Transitioning of the Plugins#

The Freva plugins are an essential part of Freva. Most likely the transitioning from the old python2 to the new python3 based system, needs special care. A complete rewrite of the plugin manager is planned. This section should therefore be seen as intermediate solutions for plugin transitioning.

Currently we recommend creating an anaconda environment for each plugin. This approach has several advantages:

  • reproducible as each plugin will get a anaconda environment file.

  • no version and dependency conflicts occur.

  • once set up easy to maintain.

These are the disadvantages of this method:

  • an anaconda environment file has to be created for each plugin.

Transitioning steps:#

There are multiple ways of how you can get your old plugin back to the new Freva system. We do recommend a deployment strategy involving conda. While this strategy is not strictly necessary it offers the best as possible reproducibility and is host system independent. Meaning your plugins can be easily transitioned to other institutions and are more likely to work after major system updates on your host system. Here we briefly cover the steps that are needed to bring your old plugin back to life in the new Freva system. We will also discuss alternatives to using conda. Regardless of choice on using conda or not the first two steps will be necessary.

Common steps:#

  1. clone the repository of a plugin, change into the directory and create a new branch.
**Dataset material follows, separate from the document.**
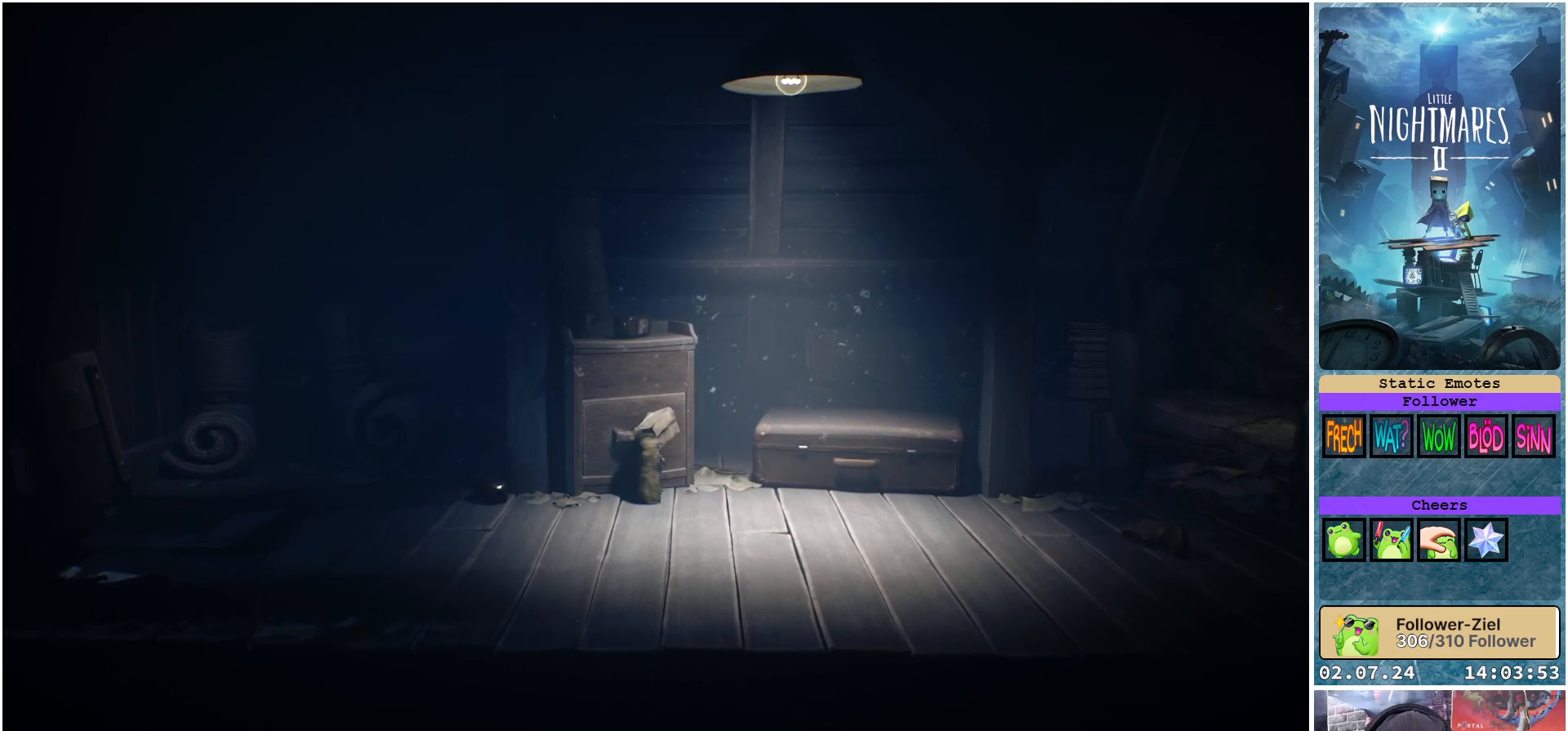
{"buttons": ["R1"], "left_stick": "down", "right_stick": "center", "events": []}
  2. export the user plugin variable:

export EVALUATION_SYSTEM_PLUGINS=$PWD/path_to_wrapper_file,class_name
freva plugin -l

Most certainly, the plugin manager will output a warning that the plugin could not be loaded. If it does, change the plugin accordingly to make the warning messages go away.

a. Using conda:#

As mentioned above this step has the advantage that you increase the reproducibility of your plugin. Transitioning your plugin to other institutions is also easy because all libraries are encapsulated from the host system and hence independent. While not strictly necessary it is a good idea to familiarise yourself with anaconda.

  1. Download the conda environment file template and the Makefile template

  2. Add all dependencies to the plugin-env.yml file. In doubt search anaconda.org for dependencies.

  3. If needed adjust the build step in the Makefile for compiling plugin dependencies, e.g. fortran dependencies.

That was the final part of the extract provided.